_Work to be completed_
Here the job is to repeat the listing exactly, but not the pictures in it.

_The data_
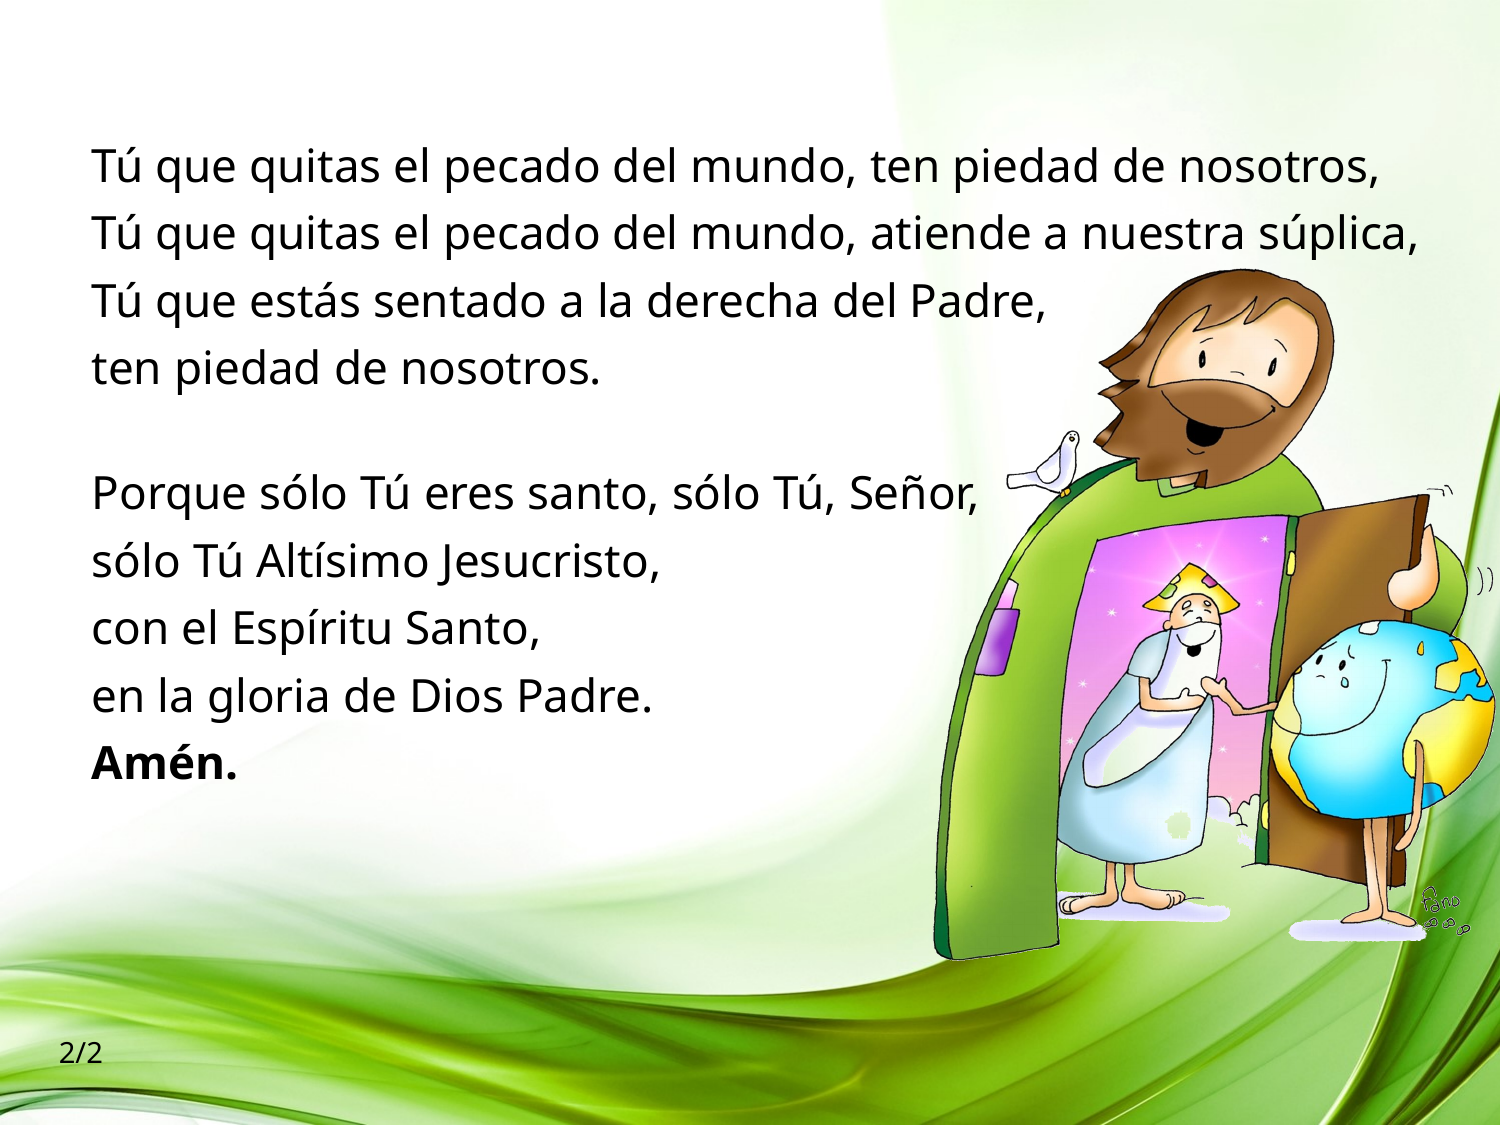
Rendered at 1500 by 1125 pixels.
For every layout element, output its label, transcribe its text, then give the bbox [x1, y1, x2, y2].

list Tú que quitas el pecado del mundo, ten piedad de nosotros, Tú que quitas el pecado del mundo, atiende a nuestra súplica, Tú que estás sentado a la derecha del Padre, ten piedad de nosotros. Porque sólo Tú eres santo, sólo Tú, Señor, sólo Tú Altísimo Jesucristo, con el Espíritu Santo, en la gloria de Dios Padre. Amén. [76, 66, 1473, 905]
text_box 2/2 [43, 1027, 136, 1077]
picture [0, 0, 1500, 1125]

_Solution for this problem_
Rendered at 1500 by 1125 pixels.
For every layout element, output its label, transcribe its text, then give the bbox [x1, y1, x2, y2].

list Tú que quitas el pecado del mundo, ten piedad de nosotros, Tú que quitas el pecado del mundo, atiende a nuestra súplica, Tú que estás sentado a la derecha del Padre, ten piedad de nosotros. Porque sólo Tú eres santo, sólo Tú, Señor, sólo Tú Altísimo Jesucristo, con el Espíritu Santo, en la gloria de Dios Padre. Amén. [76, 66, 1473, 905]
text_box 2/2 [43, 1027, 136, 1077]
picture [0, 0, 1500, 1125]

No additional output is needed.